Don’t live in a small town if you can’t behave

I never thought I’d say this but living in a small town has its disadvantages. Don’t get me wrong, I love my little community; there’s no better place to raise kids. But the very thing that makes you feel safe – that people know each other – can also come back to bite you if you misbehave.
When people know one another there is a certain sense of accountability that seeps into one’s behavior and keeps one civil…most of the time. There is no horn honking if drivers hesitate at a traffic light. There is no fist-waving when the mile-long train, which roars through the heart of town several times daily, forces us to wait at the railway crossing. Road rage simply doesn’t exist here in our little burg. Chances are if you did react like a New York cabbie, you’d be hollering in the face of your son’s kindergarten teacher so people just behave themselves, smile and wave.
Yes small-town living has always been my choice. I never longed for the anonymity of the city until the day a type of insanity gripped me and I did the unthinkable.
One of our grocery stores has Coupon Days twice monthly where you can save 15 percent on purchases. Saving $30 on a $200 cart of groceries means “free” pizza for supper! I try to do most of my buying on those days.
On a Coupon Day many years ago, one of the items on my list was underwear. The miser in me decided that even though this store didn’t carry my preferred brand, I could buy the house brand and hope for the best. Once in the store, I found the style I like (picture a man on the beach in the 1920s), located what I thought was my size, tossed two packages in my overloaded cart and headed for the checkout.
After hauling all my groceries into the house and putting the produce away, I opened one of the two packages and pulled out something that looked like a crib sheet! What? I checked the package where the size was listed; M, I read. Well, M did not mean Medium, maybe Maternity! Major Maternity! Monstrous Maternity! False advertising! I was steamed.
Here’s where the insanity part comes in. Although I had read the sign in the department saying “No Returns” I grabbed both packages and returned to the store determined that justice be won.
I stood in line until my turn came, placed the goods on the conveyor belt, smiled sweetly at the cashier and began, “These are not my brand, and even though they are supposed to be my size, they’re not what they say they are and I would like to return them.”
The cashier replied, “There are no returns….”
“Yes, I know, I read the sign,” I interrupted. “However, it’s not the sort of thing you can give to a friend,” I spoke conspiratorially to the cashier, hoping to get her on my side. “What would I say? ‘These are huge on me but they should work for you,’” I hoped my little impossible scenario would convince her that I had looked for other possibilities but found none.

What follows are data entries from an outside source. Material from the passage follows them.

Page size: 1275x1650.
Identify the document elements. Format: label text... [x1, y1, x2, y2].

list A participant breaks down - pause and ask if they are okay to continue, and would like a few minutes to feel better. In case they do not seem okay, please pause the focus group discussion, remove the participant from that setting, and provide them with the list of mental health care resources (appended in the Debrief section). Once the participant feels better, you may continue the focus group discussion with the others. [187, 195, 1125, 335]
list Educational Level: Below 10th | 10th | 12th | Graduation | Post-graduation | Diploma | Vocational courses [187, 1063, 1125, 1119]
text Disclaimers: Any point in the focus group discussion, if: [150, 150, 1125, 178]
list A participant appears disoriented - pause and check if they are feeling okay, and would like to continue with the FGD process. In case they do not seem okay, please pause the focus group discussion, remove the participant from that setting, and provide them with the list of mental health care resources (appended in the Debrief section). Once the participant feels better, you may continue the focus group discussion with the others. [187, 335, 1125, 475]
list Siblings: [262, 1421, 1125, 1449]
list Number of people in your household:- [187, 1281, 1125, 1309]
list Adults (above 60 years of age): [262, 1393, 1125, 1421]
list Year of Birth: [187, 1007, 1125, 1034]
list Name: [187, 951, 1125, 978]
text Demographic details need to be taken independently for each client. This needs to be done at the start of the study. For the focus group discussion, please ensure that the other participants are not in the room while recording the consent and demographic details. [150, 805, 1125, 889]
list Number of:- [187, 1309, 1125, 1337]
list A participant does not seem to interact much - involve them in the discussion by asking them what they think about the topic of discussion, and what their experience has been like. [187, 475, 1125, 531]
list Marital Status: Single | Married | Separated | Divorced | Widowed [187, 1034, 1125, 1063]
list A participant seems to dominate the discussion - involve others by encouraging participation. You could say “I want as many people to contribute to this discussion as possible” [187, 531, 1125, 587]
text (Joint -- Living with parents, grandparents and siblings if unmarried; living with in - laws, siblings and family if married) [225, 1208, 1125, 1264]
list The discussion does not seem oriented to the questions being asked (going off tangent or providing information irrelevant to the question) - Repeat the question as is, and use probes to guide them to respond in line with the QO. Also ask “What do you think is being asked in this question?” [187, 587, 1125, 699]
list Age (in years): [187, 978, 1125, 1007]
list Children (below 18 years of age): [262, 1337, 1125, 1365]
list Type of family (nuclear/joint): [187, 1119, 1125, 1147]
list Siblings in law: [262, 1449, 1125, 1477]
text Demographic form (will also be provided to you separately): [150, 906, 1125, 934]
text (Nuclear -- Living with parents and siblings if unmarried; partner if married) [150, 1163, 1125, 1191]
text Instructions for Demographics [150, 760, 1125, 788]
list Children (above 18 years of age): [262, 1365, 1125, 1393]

The cashier looked at the coupon-day lineup, heaved a dramatic sigh, and got on the horn: “Manager! Manager! Come to Till Four!”
Up came some kid about the age of my oldest daughter. He had probably been in her graduation class.
“What seems to be the problem here?” he asked, all smiles. Stepping aside, the cashier simply crossed her arms and nodded her head in my direction.
“This is not my brand and I had no way of knowing what size to buy since there are no samples up on the wall in that department so I bought medium which is the size I take but when I got home and opened the package I saw that not all mediums are equal and I think it’s really not fair to advertise something is a certain size when really it’s not it’s much much bigger than that and it’s not going to work for me and I would like to return them,” I took a breath.
“There are no returns on ….,” the manager began, seizing his opportunity.
I snapped. Grabbing the opened package, I pulled out a sample, stretched them wide and interrupted, “I’m no Tinkerbell, but does this look like a medium to you?!” The lineup behind me gasped in horror. The manager blanched.
“Give her a full refund,” the manager croaked to the cashier as he scuttled away.
The irritated cashier still had a little fight left in her. “I’ll refund you on the unopened package, but not the other one,” she declared, standing her ground.
“What do you think I did?” I whispered hoarsely, leaning in closer. “Went home, put them on, wore them all around town, washed them, dried them, and ironed the creases back in before coming here?”
Her response was to pound on the appropriate keys so that the cash drawer flew open so fast it almost knocked her over. She counted out a full refund and dropped it in my outstretched hand without meeting my eye.
As soon as the money hit my palm I knew how Judas must have felt as he clutched his 30 pieces of silver. Sometimes winning is losing.
It took me three months, a new hairdo and dark glasses before I found the courage to return for another Coupon Day. It took a lot longer than that before this awful encounter became a funny story. And what makes it even funnier is that my neighbor attended an event last month where I told this story and as soon as I began to describe the encounter, she leaned over and whispered to her tablemate, “I’ve never told Connie, but I was there with my kids that day. I’ve never forgotten the scene of her holding those outstretched underpants for all the world to see. I always wondered what in the world she was trying to prove with that little display!”
Trying to prove? Nothing more than that man (and woman) is depraved and in need of a Savior! If not for forgiveness and grace, I’d be hopelessly lost.